Find each line in the records below that contains the word "continuación" and copy those lines in full. Treat the match as case-sensitive.

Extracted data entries
#####

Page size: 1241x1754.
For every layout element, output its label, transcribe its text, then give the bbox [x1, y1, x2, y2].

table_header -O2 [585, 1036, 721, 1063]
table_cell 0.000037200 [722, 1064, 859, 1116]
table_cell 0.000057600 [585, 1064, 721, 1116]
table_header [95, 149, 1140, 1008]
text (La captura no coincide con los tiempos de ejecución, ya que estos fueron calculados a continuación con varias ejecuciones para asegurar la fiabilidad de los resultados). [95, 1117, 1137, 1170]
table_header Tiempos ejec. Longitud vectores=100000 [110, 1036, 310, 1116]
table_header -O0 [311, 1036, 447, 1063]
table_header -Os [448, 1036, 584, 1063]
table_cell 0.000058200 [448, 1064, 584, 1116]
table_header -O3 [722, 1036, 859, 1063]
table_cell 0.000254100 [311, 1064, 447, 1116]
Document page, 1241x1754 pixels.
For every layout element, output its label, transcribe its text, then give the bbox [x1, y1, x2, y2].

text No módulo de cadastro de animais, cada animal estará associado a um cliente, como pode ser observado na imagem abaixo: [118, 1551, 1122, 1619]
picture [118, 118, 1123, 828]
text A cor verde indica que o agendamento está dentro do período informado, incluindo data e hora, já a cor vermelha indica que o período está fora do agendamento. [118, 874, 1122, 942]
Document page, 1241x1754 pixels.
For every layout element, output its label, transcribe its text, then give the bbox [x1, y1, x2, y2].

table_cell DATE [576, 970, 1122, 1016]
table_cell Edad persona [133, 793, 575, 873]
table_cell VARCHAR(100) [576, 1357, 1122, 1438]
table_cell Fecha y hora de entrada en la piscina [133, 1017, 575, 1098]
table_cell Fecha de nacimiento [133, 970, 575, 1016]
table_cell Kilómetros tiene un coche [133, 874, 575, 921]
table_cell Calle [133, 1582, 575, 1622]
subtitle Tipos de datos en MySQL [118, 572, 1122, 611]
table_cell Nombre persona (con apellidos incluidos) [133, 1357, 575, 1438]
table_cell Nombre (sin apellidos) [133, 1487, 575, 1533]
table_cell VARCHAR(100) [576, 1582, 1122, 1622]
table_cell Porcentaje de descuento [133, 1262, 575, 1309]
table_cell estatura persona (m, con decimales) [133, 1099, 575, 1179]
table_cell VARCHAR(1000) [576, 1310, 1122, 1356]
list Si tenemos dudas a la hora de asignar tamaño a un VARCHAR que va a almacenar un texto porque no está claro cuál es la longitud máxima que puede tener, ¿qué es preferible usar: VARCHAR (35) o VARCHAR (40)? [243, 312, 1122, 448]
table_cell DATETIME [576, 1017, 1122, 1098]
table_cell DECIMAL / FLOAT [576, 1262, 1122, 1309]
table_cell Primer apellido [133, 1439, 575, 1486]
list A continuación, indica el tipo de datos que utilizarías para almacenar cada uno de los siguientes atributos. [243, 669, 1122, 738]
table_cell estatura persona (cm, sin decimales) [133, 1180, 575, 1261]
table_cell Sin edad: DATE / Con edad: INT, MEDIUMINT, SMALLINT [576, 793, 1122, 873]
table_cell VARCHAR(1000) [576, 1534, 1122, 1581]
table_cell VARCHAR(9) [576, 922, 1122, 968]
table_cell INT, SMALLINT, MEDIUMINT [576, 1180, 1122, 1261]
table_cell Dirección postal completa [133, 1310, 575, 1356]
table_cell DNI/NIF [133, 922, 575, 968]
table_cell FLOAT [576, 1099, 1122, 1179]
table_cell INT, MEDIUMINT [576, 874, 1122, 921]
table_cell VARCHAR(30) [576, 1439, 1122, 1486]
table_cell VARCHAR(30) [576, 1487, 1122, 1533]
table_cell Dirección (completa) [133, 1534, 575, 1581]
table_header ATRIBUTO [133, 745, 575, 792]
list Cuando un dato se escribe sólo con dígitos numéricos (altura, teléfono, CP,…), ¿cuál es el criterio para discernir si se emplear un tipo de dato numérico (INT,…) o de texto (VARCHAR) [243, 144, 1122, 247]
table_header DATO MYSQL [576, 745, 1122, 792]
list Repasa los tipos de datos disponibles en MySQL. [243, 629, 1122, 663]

#####

RESULT OF THE TASK:
text (La captura no coincide con los tiempos de ejecución, ya que estos fueron calculados a continuación con varias ejecuciones para asegurar la fiabilidad de los resultados). [95, 1117, 1137, 1170]
list A continuación, indica el tipo de datos que utilizarías para almacenar cada uno de los siguientes atributos. [243, 669, 1122, 738]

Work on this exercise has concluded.